When a property is listed for sale, the owner of the property is expected to complete a Seller’s Disclosure form. This form is signed by all parties to the transaction, including the buyer of the property.
Although most buyers pay for their own home inspections on the property, they also rely on the disclosure from the seller to discover any known issues or past issues with the property. We are routinely asked “Should I disclose this issue to the buyer?”, or “Can I just cover this up?” This answer is: NO! Disclose, Disclose, Disclose! Under Florida Law, in many cases a buyer can sue for damages, and even rescind a transaction, when known issues with a home are not disclosed.

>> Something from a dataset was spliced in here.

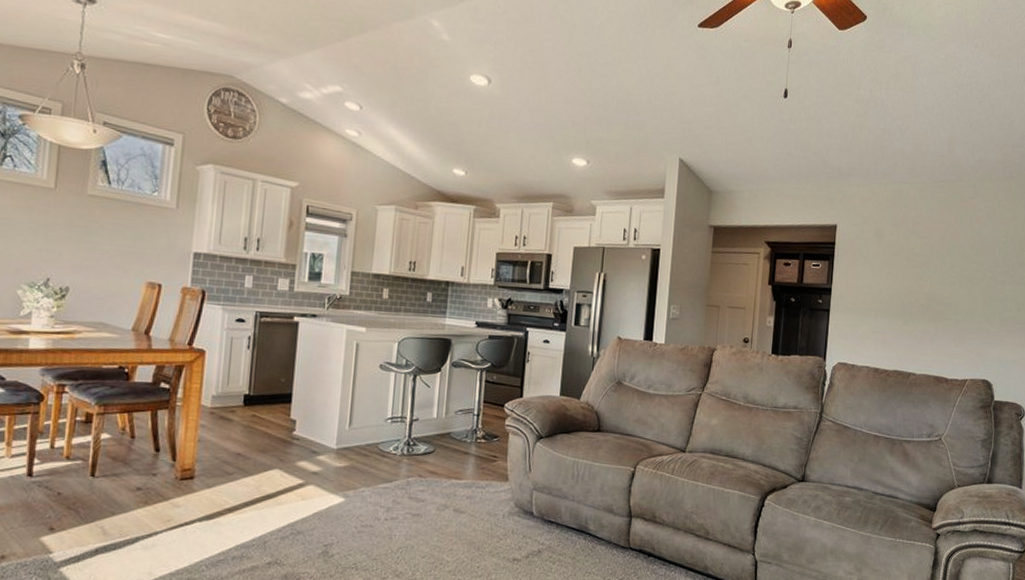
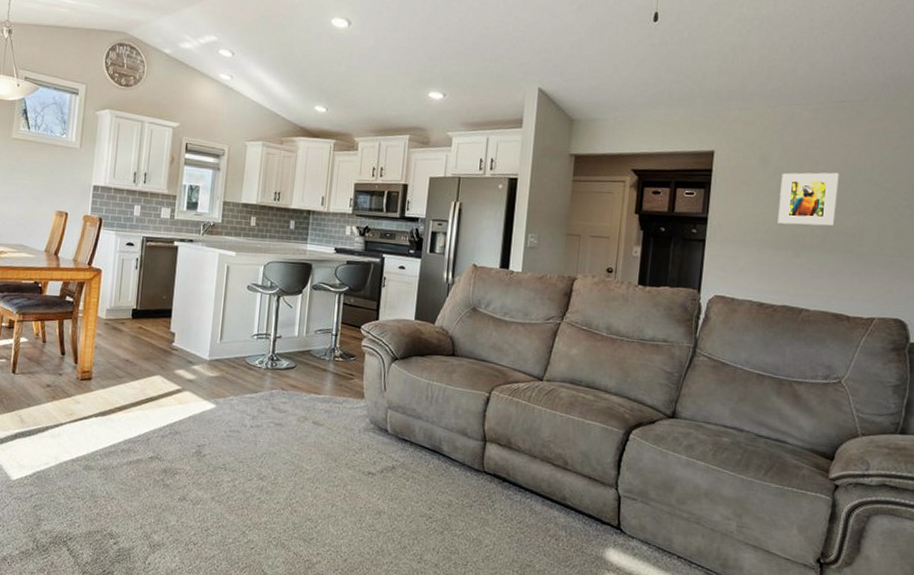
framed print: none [890,246,939,296] -> present [777,172,839,226]

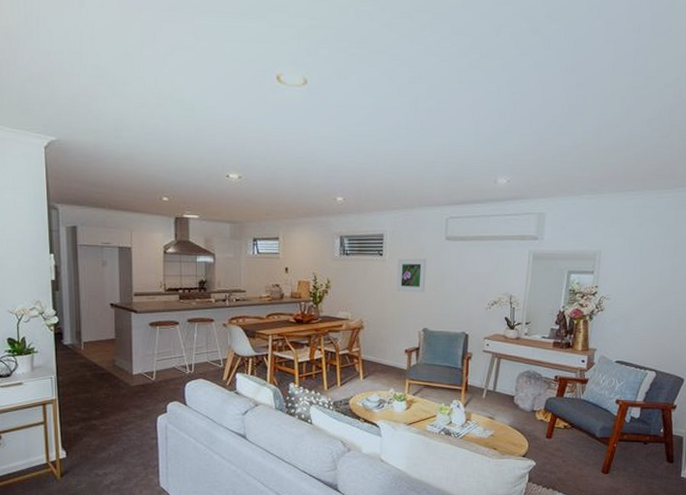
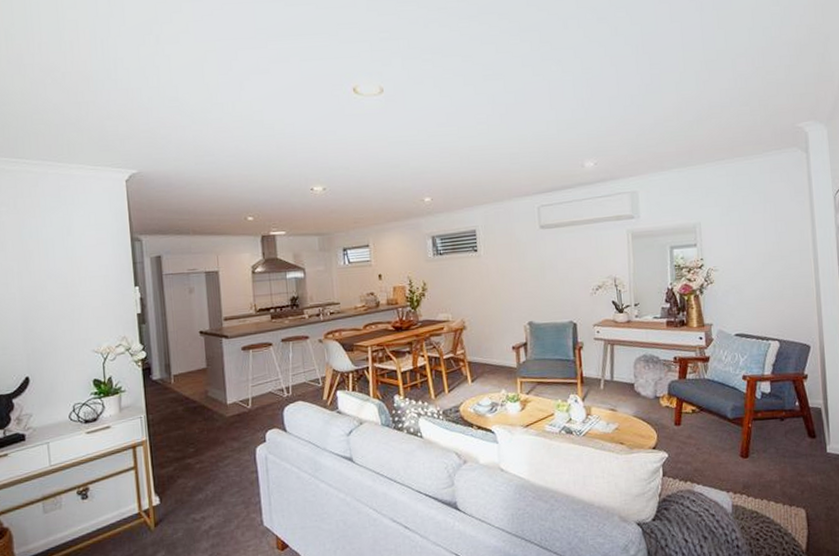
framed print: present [397,258,427,292] -> none [494,249,526,287]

We recently talked to a homeowner who had issues with a new home that she purchased. After moving into the home, the pipes backed up and flooded the master bedroom. After calling several plumbing companies, the homeowner discovered that just a few months before she closed, one of the plumbing companies had recommended (in writing) that the home’s pipes be hydro-jetted at a cost of over $2,000.00. The seller did not disclose this on the Seller’s Disclosure form, and in fact, they did not indicate that there had been any issues at all with the plumbing. The new owner has now hired an attorney to go after the former owner for the cost of repairs.
Another important point to remember is that although a seller may not have experienced any issues with the property, if a buyer’s home inspection reveals material defects in the property, and they provide the seller with a copy of the inspection but fail to purchase the property, those issues must be disclosed to future buyers. If a future owner discovers that the seller was informed of material defects and failed to disclose them, they may have a claim against the former owner.
The requirement to disclose known defects of a property even applies to properties being sold “as-is”. Selling a property “as-is” simply means that the buyer is agreeing to buy the property in its existing condition, without the seller having to make any repairs to it. This “as-is” clause does not mean that the seller is absolved from disclosing known defects, or the liability that comes with not disclosing defects.
As a rule of thumb, DISCLOSE, DISCLOSE, DISCLOSE!